Dokumentarfilm über antipolnische Stereotype und ihre Überwindung
Auf ein großes Echo stieß die Premiere des australisch-polnischen Dokumentarfilms "Brzostek. Die Geschichte einer Rückkehr" von Simon Target. Es geht um antipolnische Stereotype und um ihre Überwindung. Der britische Sozialanthroposoph Jonathan Webber lehrt sein Fach einige Jahre in Krakau. Von Krakau aus fährt er immer wieder in die kleine Stadt Brzostek am Fuße der Karpaten, wo seine jüdischen Großeltern gelebt haben. Webber gelingt es, gemeinsam mit den Bewohnern von Brzostek den alten zerstörten jüdischen Friedhof wiederherzustellen. An der Weihe nimmt der katholische Priester teil. Zudem stellt sich heraus, dass in Brzostek die katholische Dorfbevölkerung viele Juden im Holocaust geschützt hat. Nach vielen Büchern und Filmen der letzten Jahre, in denen die Kollaboration von Polen mit den deutschen Tätern im Holocaust herausgestellt wurde, war das eine notwendige Ergänzung, fand man im Publikum. Eine Zuschauerin sagte:
"Ich bin gerührt, denn ich habe gefühlt, wie sich Professor Webber den Menschen von Brzostek vom Herzen genähert hat, ohne allgemeine Urteile zu fällen, mit Hochachtung dafür, was die Menschen in Brzostek für die jüdische Kultur getan haben."
Wie wechselvoll das Schicksal von Juden im kommunistischen Osteuropa der Nachkriegszeit war, zeigten etliche Filme. Ältere, allerdings bislang kaum gezeigte Dokumentarfilme beschäftigten sich zum Beispiel mit dem Jüdischen Theater.
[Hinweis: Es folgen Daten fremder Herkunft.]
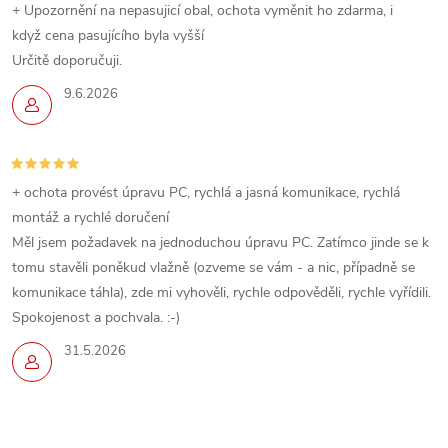
+ Upozornění na nepasujicí obal, ochota vyměnit ho zdarma, i
když cena pasujícího byla vyšší
Určitě doporučuji.
9.6.2026
+ ochota provést úpravu PC, rychlá a jasná komunikace, rychlá
montáž a rychlé doručení
Měl jsem požadavek na jednoduchou úpravu PC. Zatímco jinde se k
tomu stavěli poněkud vlažně (ozveme se vám - a nic, případně se
komunikace táhla), zde mi vyhověli, rychle odpověděli, rychle vyřídili.
Spokojenost a pochvala. :-)
31.5.2026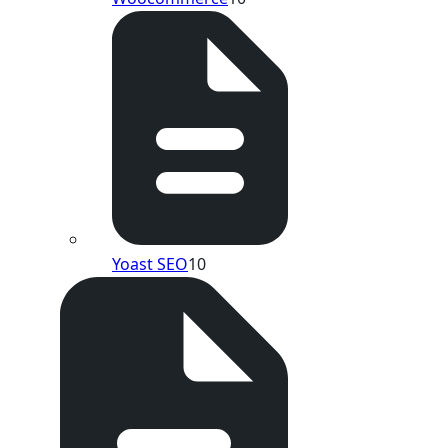
Yoast SEO
10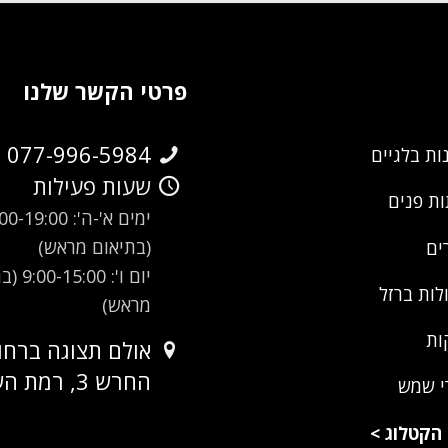
פרטי הקשר שלנו
077-996-5984
ות בלגיים
שעות פעילות
ת פנים
ימים א'-ה': -19:00
(בתיאום מראש)
ים
יום ו': 00
לות ברזל
מראש)
ות
אולם תצוגה ברחו
החרש 3, רמת השרון
י שמש
הקטלוג
>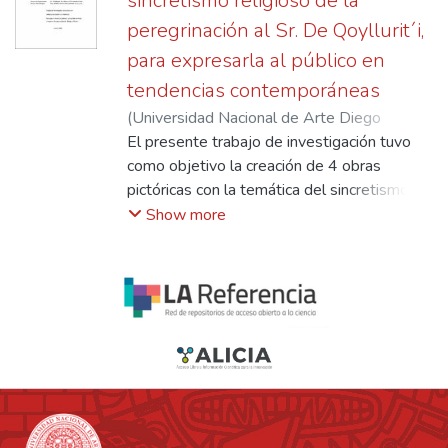
sincretismo religioso de la
peregrinación al Sr. De Qoyllurit´i,
para expresarla al público en
tendencias contemporáneas
(
Universidad Nacional de Arte Diego
Quispe Tito del Cusco
El presente trabajo de investigación tuvo
,
2024-08-21
)
Aragon Carrasco, James
como objetivo la creación de 4 obras
;
Leon Maristany,
Enrique Alonzo
pictóricas con la temática del sincretismo
;
Champi Huillca, Doris
Armanda
religioso de la peregrinación al Sr. de
Show more
Qoyllurit´i, las mismas que fueron fruto de la
recopilación gráfica de los elementos
simbólicos que pudimos apreciar en las
vestimentas de los danzantes, celadores y
peregrinos; de igual modo se realizó un
estudio bibliográfico de las particularidades
de esta peregrinación que se desarrolla a
los pies del nevado Qolqepunku. Para la
lectura interpretativa de cada obra se utilizó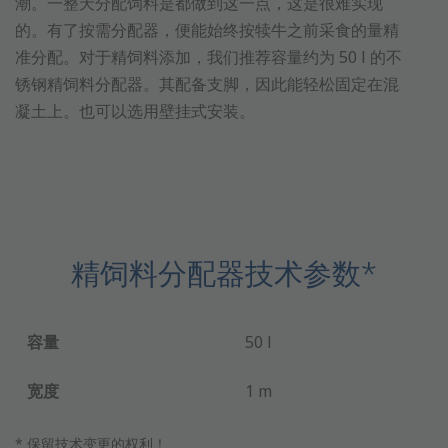
潮。一整天分配饲料是都做到这一点，这是很难实现
的。有了按需分配器，便能始终按犊牛之前采食的量精
准分配。对于精饲料添加，我们推荐容量约为 50 l 的不
锈钢精饲料分配器。其配备支脚，因此能轻松固定在混
凝土上。也可以选用壁挂式安装。
精饲料分配器技术参数*
容量
50 l
宽度
1 m
* 保留技术变更的权利！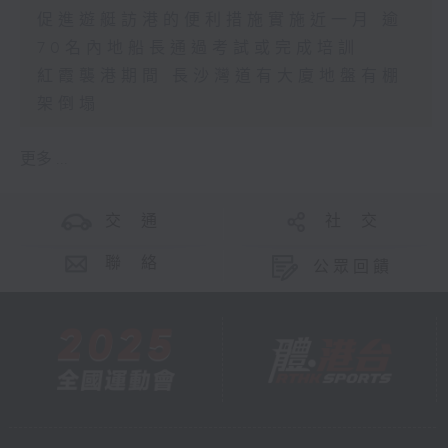
促進遊艇訪港的便利措施實施近一月 逾
70名內地船長通過考試或完成培訓
紅霞襲港期間 長沙灣道有大廈地盤有棚
架倒塌
更多 ...
交 通
社 交
聯 絡
公眾回饋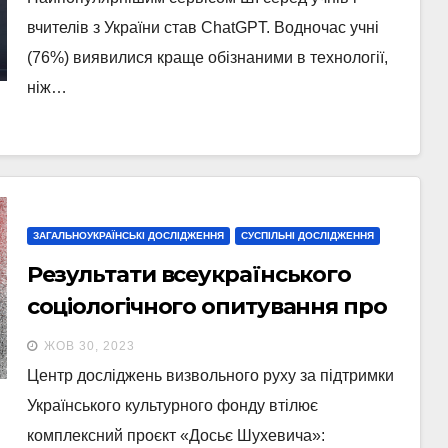
вчителів з України став ChatGPT. Водночас учні
(76%) виявилися краще обізнаними в технології,
ніж…
ЗАГАЛЬНОУКРАЇНСЬКІ ДОСЛІДЖЕННЯ
СУСПІЛЬНІ ДОСЛІДЖЕННЯ
Результати всеукраїнського
соціологічного опитування про
знання та сприйняття діяльності
ЖОВ 30, 2023
Романа Шухевича та Української
Центр досліджень визвольного руху за підтримки
повстанської армії
Українського культурного фонду втілює
комплексний проєкт «Досьє Шухевича»: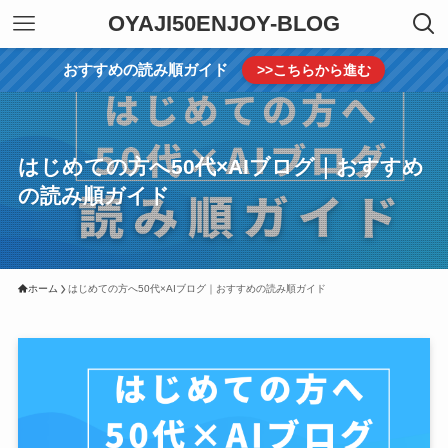
OYAJI50ENJOY-BLOG
おすすめの読み順ガイド
>>こちらから進む
はじめての方へ50代×AIブログ｜おすすめ
の読み順ガイド
ホーム
はじめての方へ50代×AIブログ｜おすすめの読み順ガイド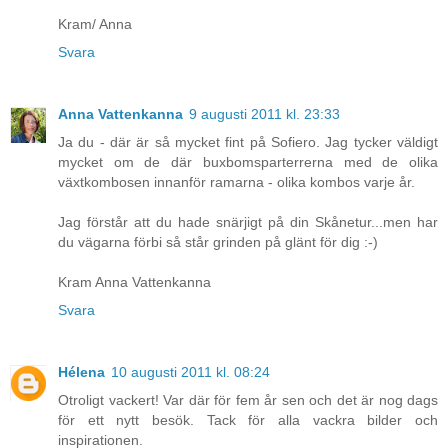
Kram/ Anna
Svara
Anna Vattenkanna
9 augusti 2011 kl. 23:33
Ja du - där är så mycket fint på Sofiero. Jag tycker väldigt
mycket om de där buxbomsparterrerna med de olika
växtkombosen innanför ramarna - olika kombos varje år.
Jag förstår att du hade snärjigt på din Skånetur...men har
du vägarna förbi så står grinden på glänt för dig :-)
Kram Anna Vattenkanna
Svara
Hélena
10 augusti 2011 kl. 08:24
Otroligt vackert! Var där för fem år sen och det är nog dags
för ett nytt besök. Tack för alla vackra bilder och
inspirationen.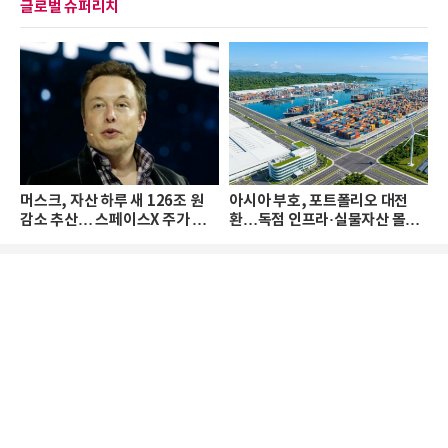
글로벌 슈퍼리치
머스크, 자산 하루 새 126조 원
아시아 부호, 포트폴리오 대전
감소 추산… 스페이스X 주가 하
환…독점 인프라·실물자산 몰린
락 때문
다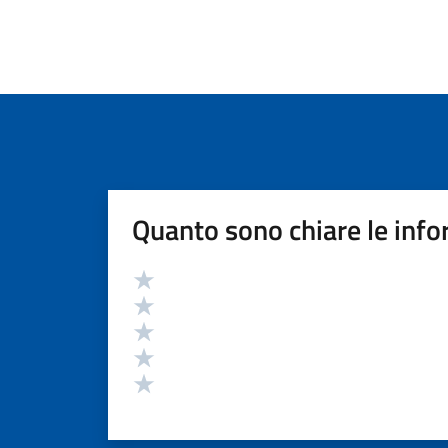
Quanto sono chiare le info
Valutazione
Valuta 5 stelle su 5
Valuta 4 stelle su 5
Valuta 3 stelle su 5
Valuta 2 stelle su 5
Valuta 1 stelle su 5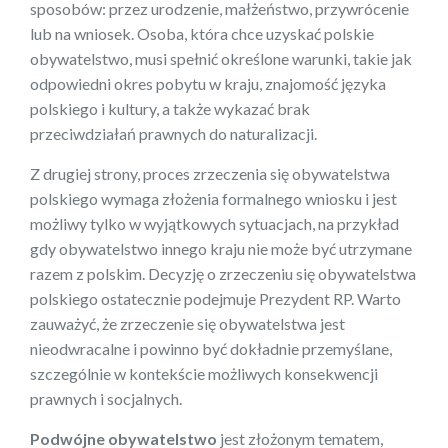
sposobów: przez urodzenie, małżeństwo, przywrócenie
lub na wniosek. Osoba, która chce uzyskać polskie
obywatelstwo, musi spełnić określone warunki, takie jak
odpowiedni okres pobytu w kraju, znajomość języka
polskiego i kultury, a także wykazać brak
przeciwdziałań prawnych do naturalizacji.
Z drugiej strony, proces zrzeczenia się obywatelstwa
polskiego wymaga złożenia formalnego wniosku i jest
możliwy tylko w wyjątkowych sytuacjach, na przykład
gdy obywatelstwo innego kraju nie może być utrzymane
razem z polskim. Decyzję o zrzeczeniu się obywatelstwa
polskiego ostatecznie podejmuje Prezydent RP. Warto
zauważyć, że zrzeczenie się obywatelstwa jest
nieodwracalne i powinno być dokładnie przemyślane,
szczególnie w kontekście możliwych konsekwencji
prawnych i socjalnych.
Podwójne obywatelstwo
jest złożonym tematem,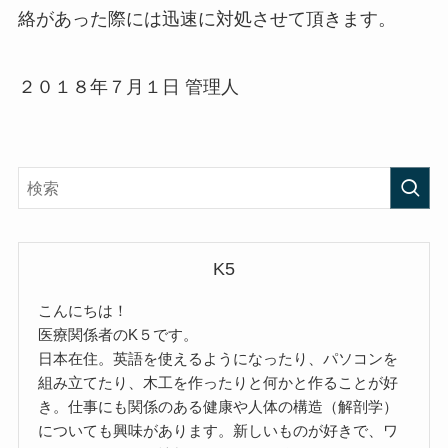
絡があった際には迅速に対処させて頂きます。
２０１８年７月１日 管理人
K5
こんにちは！
医療関係者のK５です。
日本在住。英語を使えるようになったり、パソコンを
組み立てたり、木工を作ったりと何かと作ることが好
き。仕事にも関係のある健康や人体の構造（解剖学）
についても興味があります。新しいものが好きで、ワ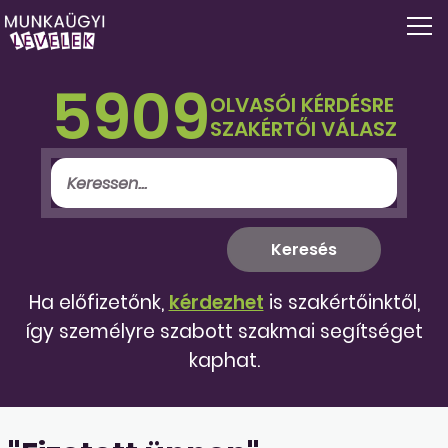
5909
OLVASÓI KÉRDÉSRE
SZAKÉRTŐI VÁLASZ
Ha előfizetőnk,
kérdezhet
is szakértőinktől,
így személyre szabott szakmai segítséget
kaphat.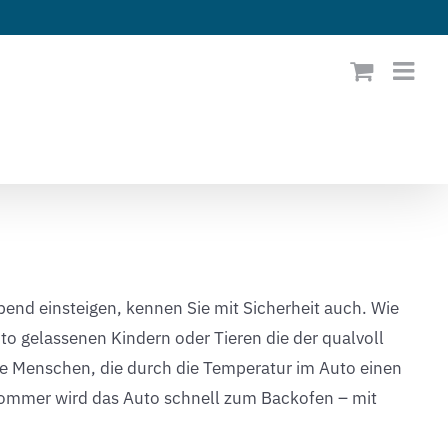
end einsteigen, kennen Sie mit Sicherheit auch. Wie
uto gelassenen Kindern oder Tieren die der qualvoll
re Menschen, die durch die Temperatur im Auto einen
 Sommer wird das Auto schnell zum Backofen – mit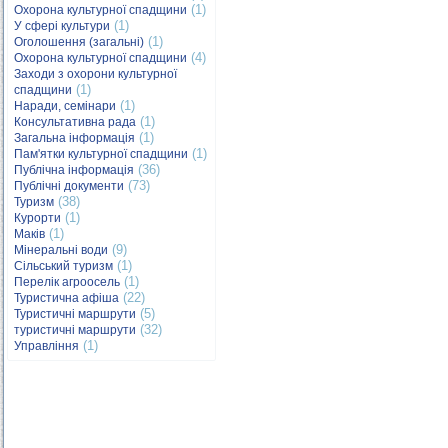
(1)
Охорона культурної спадщини
(1)
У сфері культури
(1)
Оголошення (загальні)
(4)
Охорона культурної спадщини
Заходи з охорони культурної
(1)
спадщини
(1)
Наради, семінари
(1)
Консультативна рада
(1)
Загальна інформація
(1)
Пам'ятки культурної спадщини
(36)
Публічна інформація
(73)
Публічні документи
(38)
Туризм
(1)
Курорти
(1)
Маків
(9)
Мінеральні води
(1)
Сільський туризм
(1)
Перелік агроосель
(22)
Туристична афіша
(5)
Туристичні маршрути
(32)
туристичні маршрути
(1)
Управління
Jiddisches Theater nach dem Zweiten Weltkrieg
In einem dieser Filme erzählt der Theatermacher Jakub Rotbaum seine Geschichte. Rotbaum gründete kurz nach dem Zweiten Weltkriegs ein Theater in jiddischer Sprache im polnischen Wrocław, vormals Breslau. Rotbaum war dabei so erfolgreich, dass man ihm bald darauf mit der Leitung der wichtigsten Bühne Wrocławs, des Polnischen Theaters beauftragte. Im Gefolge einer antisemitischen Kampagne der Partei- und Staatsführung 1968 ließ man Rotbaum dann fallen.
Auch "Closer to the Moon", eine neue internationale Koproduktion unter Regie des Rumänen Nae Caranfil, handelt von einer antisemitischen Kampagne. Caranfil erzählt eine weitgehend authentische Geschichte aus Bukarest. Parteifunktionäre aus jüdischen Familien überfallen Ende der 50er-Jahre die Nationalbank. Um ihre Haut zu retten, gehen die zum Tode Verurteilten auf die Forderung der Securitate ein, in einem Propagandafilm des Regimes voller antijüdischer Klischees und Anschuldigungen mitzuwirken. "Closer to the Moon" erhielt in Warschau den Publikumspreis.
Von der Jury ausgezeichnet wurde "Szpilka", der einzige bisher in Kanada produzierte jiddische Spielfilm über eine Liebesgeschichte im besetzten Litauen. Darüber hinaus zeichnete man den Altmeister und "Shoah"-Regisseur Claude Lanzmann aus. Lanzmann war übrigens auch die diesjährige Ausgabe des Festivals gewidmet.